Through experimentation with paint, pen and pencil, British cartoonist Ralph Steadman brings nightmarish and aggressive characters to life. He is best known for his collaborative work with Gonzo journalist Hunter S. Thompson on their coverage of the Kentucky Derby or in Thompson’s book “Fear and Loathing in Las Vegas,” but his catalog doesn’t end there.
Steadman’s prolific body of work extends from book illustration — designing editions of “Alice in Wonderland” and “Treasure Island” — to recent work, like creating the album cover for Travis Scott and Quavo’s collaborative album, “Huncho Jack, Jack Huncho.” Steadman’s boundary-pushing endeavors create colorful and apocalyptic landscapes mixed with over-accentuated qualities that create an out-of-this-world, satirical representation of his subjects.
The Jordan Schnitzer Museum of Art has partnered with the nonprofit Ralph Steadman America to bring a retrospective exhibit of his work to campus. The exhibit will cover Steadman’s breadth of work over the past 60 years, featuring some of his more notable pieces, like his work with Hunter S. Thompson or book illustrations, and even early sketches that were done while he was a student. The exhibit will open Oct. 5 and will be available to the public until Jan. 19.

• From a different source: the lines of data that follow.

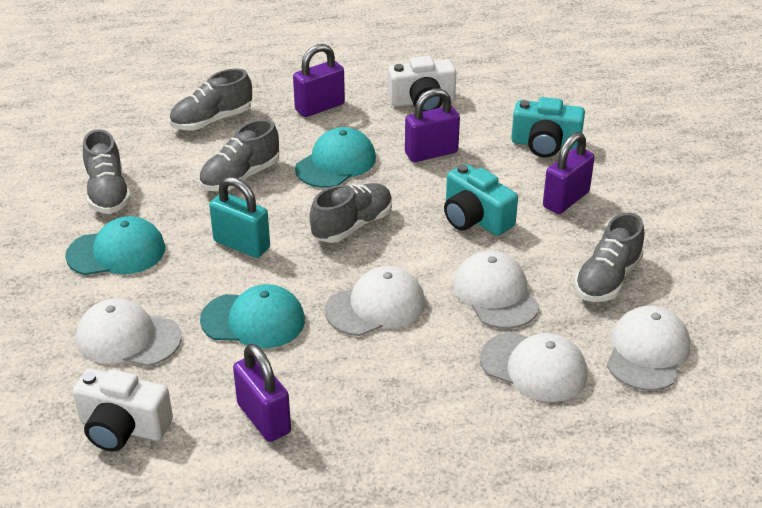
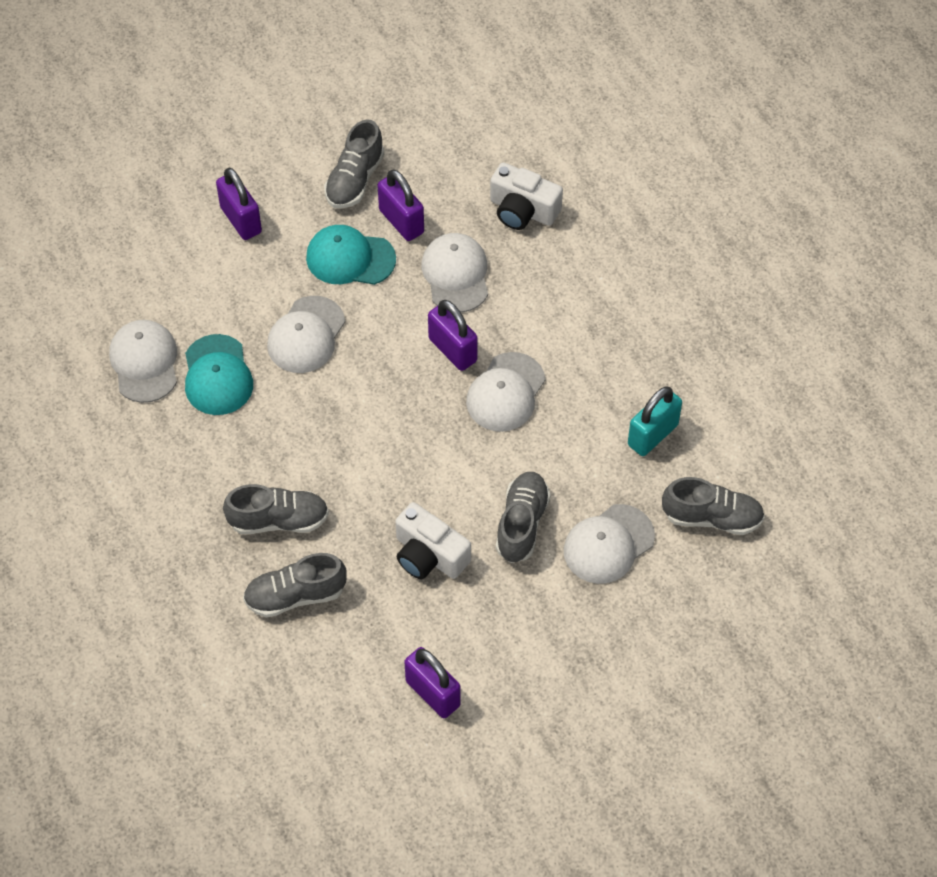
turquoise camera: 2 -> 0
turquoise cap: 3 -> 2

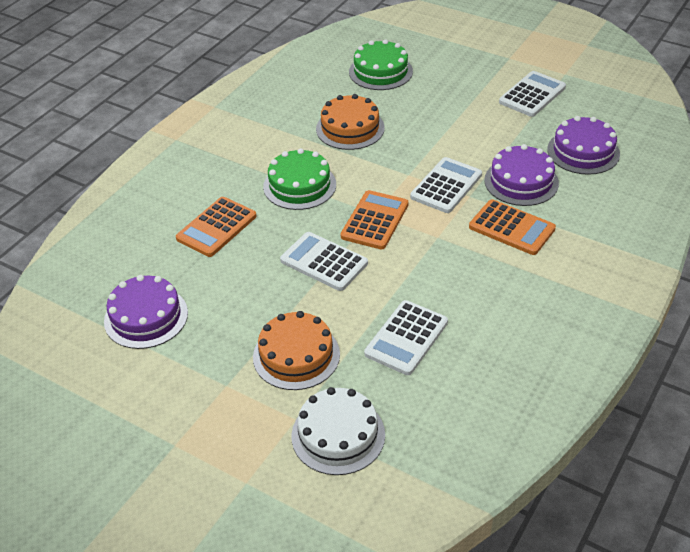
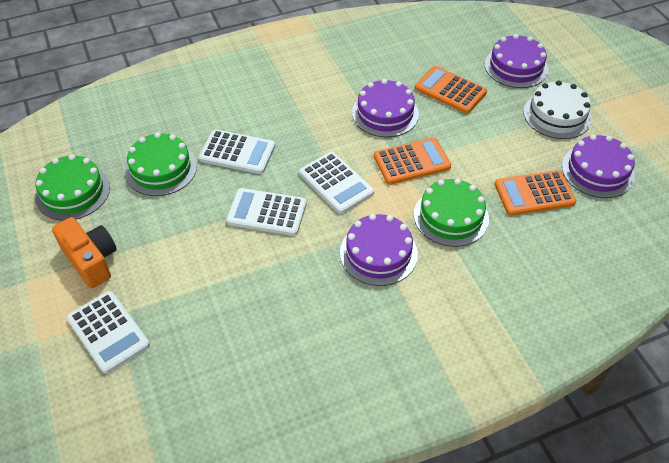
green cake: 2 -> 3
orange cake: 2 -> 0
orange camera: 0 -> 1
purple cake: 3 -> 4

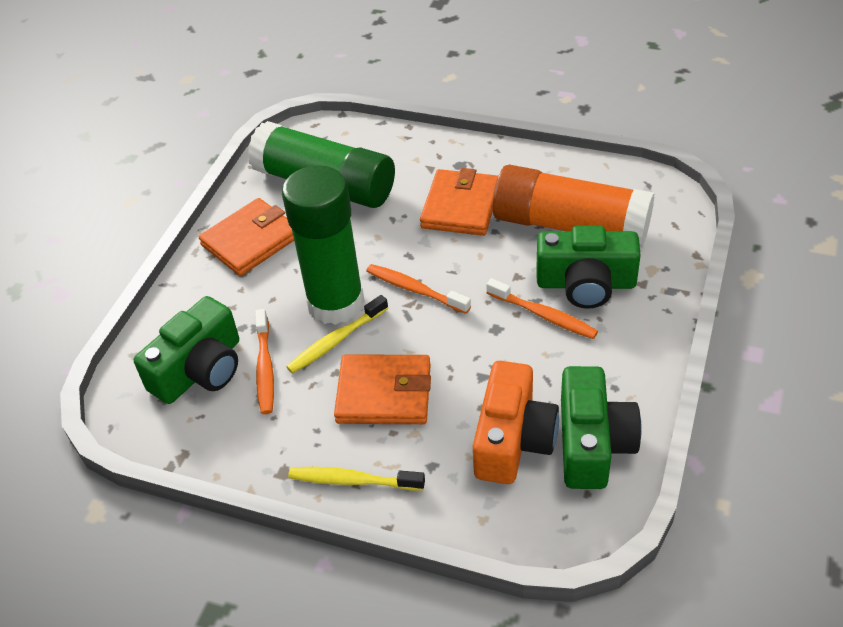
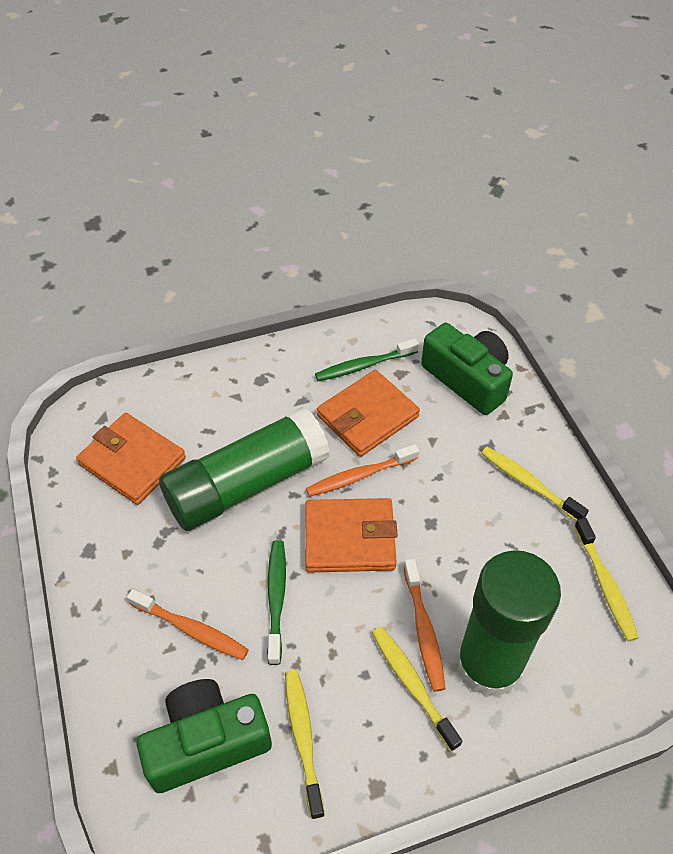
green camera: 3 -> 2
green toothbrush: 0 -> 2
orange camera: 1 -> 0
orange glue stick: 1 -> 0
yellow toothbrush: 2 -> 4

Ralph Steadman America first suggested that the JSMA host the retrospective exhibit two years ago. Museum Curator Jill Hartz was ecstatic about the idea. She found his body of work to be fitting for the university community. Since then, Hartz has been working on curating an exhibition that would reflect the anticipated interests of the community, as well as expose Steadman’s work to a new audience.
“I think the breadth of his work connects with the students and the Eugene community,” Hartz said.
Every detail of Steadman’s work is done with intricacy and intention. There is a lot to digest in his pieces. Being able to see his work in person allows onlookers to step back and take time to process the messages behind his work.
“When people first see his images in person, they really learn to appreciate his work,” Hartz said.
Steadman arms himself with a clever use of satire as a means to interpret the intentions of political moves done by those in power. His work is often a critique of the ruling upper class by satirizing their malicious actions. For example, in his 2015 work, “Donald Trump-Porky Pie,” Steadman depicts an overinflated, grotesque version of Trump with pig ears and the phrases “Donald Trump, Porky Pie!” written on the bottom left corner — a British idiom used to call somebody a liar.
“It’s important to see how others reflect on our times — and his subject matter is timely,” said Hartz.
Ralph Steadman has a prolific, irreplicable body of work that shaped a generation of cartoonists. His work has evoked urgent discussion of political issues and has created imagery that perfectly complements the stories being told. An extent of this work can now be seen by UO students and the Eugene public at the JSMA.
On Friday, Oct. 4, from 5 to 7 p.m., JSMA members will get a first look at the exhibit, accompanied by food and drinks, as well as discussion with members of Ralph Steadman America and museum curators. University students are automatic members and are encouraged to visit the opening.